When the Italian master created his three portrayals of the same distinctive-appearing youth in the Eternal City at the start of the 17th century, he was the most celebrated sacred painter in a metropolis ignited by religious renewal. The Sacrifice of Isaac demonstrates why he was commissioned to decorate sanctuaries: he could take a biblical story that had been depicted numerous occasions previously and render it so fresh, so unfiltered and physical that the terror appeared to be happening immediately in front of you.

However there was another side to Caravaggio, apparent as soon as he came in the capital in the winter that ended 1592, as a painter in his initial twenties with no mentor or supporter in the urban center, only skill and audacity. The majority of the works with which he caught the sacred metropolis's eye were everything but devout. What could be the absolute first hangs in the UK's National Gallery. A youth parts his red lips in a scream of agony: while reaching out his dirty fingers for a fruit, he has rather been bitten. Boy Bitten By a Lizard is eroticism amid poverty: observers can discern the painter's dismal chamber reflected in the cloudy waters of the transparent container.

The boy wears a rose-colored flower in his hair – a emblem of the sex trade in Renaissance painting. Venetian painters such as Titian and Palma Vecchio depicted courtesans grasping flowers and, in a work lost in the second world war but known through images, Caravaggio portrayed a famous female prostitute, holding a posy to her bosom. The meaning of all these floral indicators is obvious: intimacy for sale.

How are we to make of Caravaggio's sensual portrayals of youths – and of one boy in particular? It is a inquiry that has split his commentators since he gained mega-fame in the 1980s. The complicated historical truth is that the painter was neither the queer icon that, for example, Derek Jarman put on screen in his twentieth-century movie about the artist, nor so entirely pious that, as certain artistic scholars unbelievably assert, his Boy With a Basket of Fruit is actually a portrait of Christ.

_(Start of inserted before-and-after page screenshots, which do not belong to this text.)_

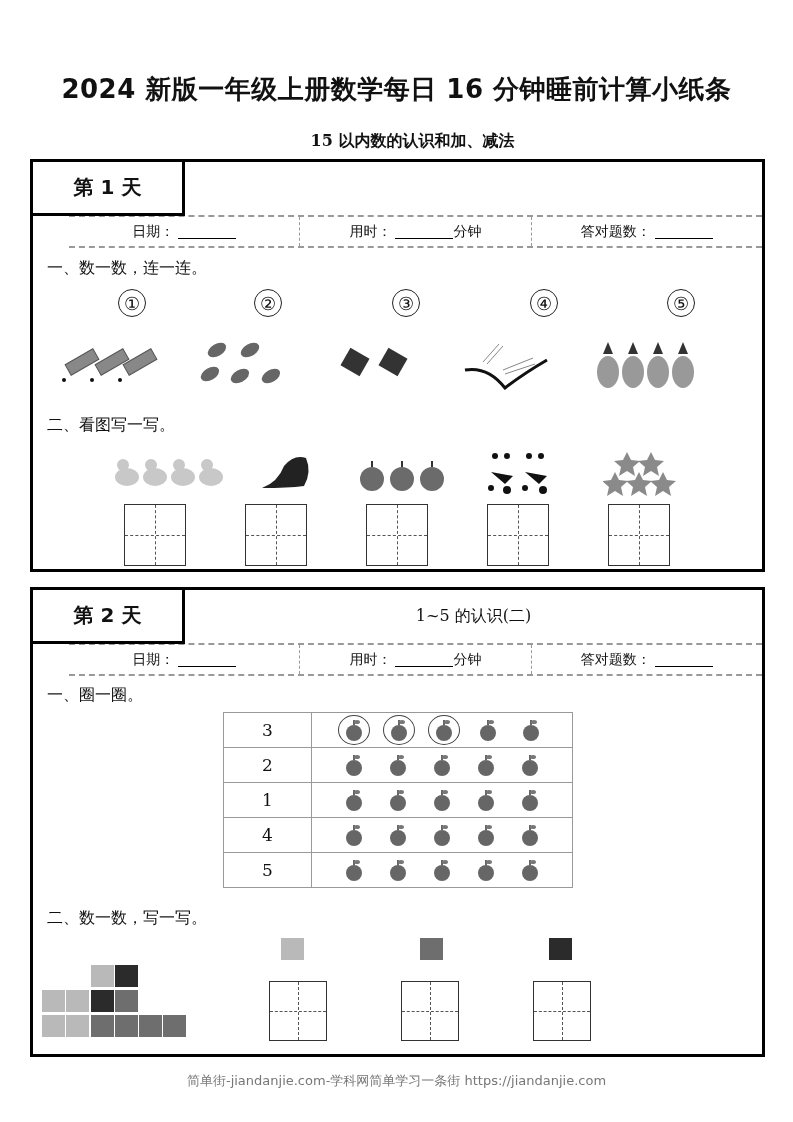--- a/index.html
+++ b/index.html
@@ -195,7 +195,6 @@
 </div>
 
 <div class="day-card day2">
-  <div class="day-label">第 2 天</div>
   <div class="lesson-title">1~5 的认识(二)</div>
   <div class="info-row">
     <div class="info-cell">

His initial paintings indeed make overt erotic suggestions, or even propositions. It's as if Caravaggio, then a penniless youthful creator, aligned with the city's sex workers, offering himself to live. In the Florentine gallery, with this idea in mind, viewers might look to another initial creation, the 1596 masterpiece the god of wine, in which the god of alcohol gazes coolly at the spectator as he begins to untie the dark sash of his robe.

A few annums after the wine deity, what could have driven Caravaggio to paint Victorious Cupid for the art collector Vincenzo Giustiniani, when he was at last growing nearly established with prestigious church commissions? This profane pagan god resurrects the sexual challenges of his early works but in a increasingly powerful, unsettling way. Half a century afterwards, its hidden meaning seemed clear: it was a representation of the painter's companion. A British traveller saw the painting in about 1649 and was told its figure has "the physique and countenance of [Caravaggio's|his] own boy or assistant that slept with him". The identity of this adolescent was Francesco.

The artist had been deceased for about 40 annums when this account was documented.

Brian Munoz
Brian Munoz

A seasoned real estate analyst with over a decade of experience in property markets and home investment strategies.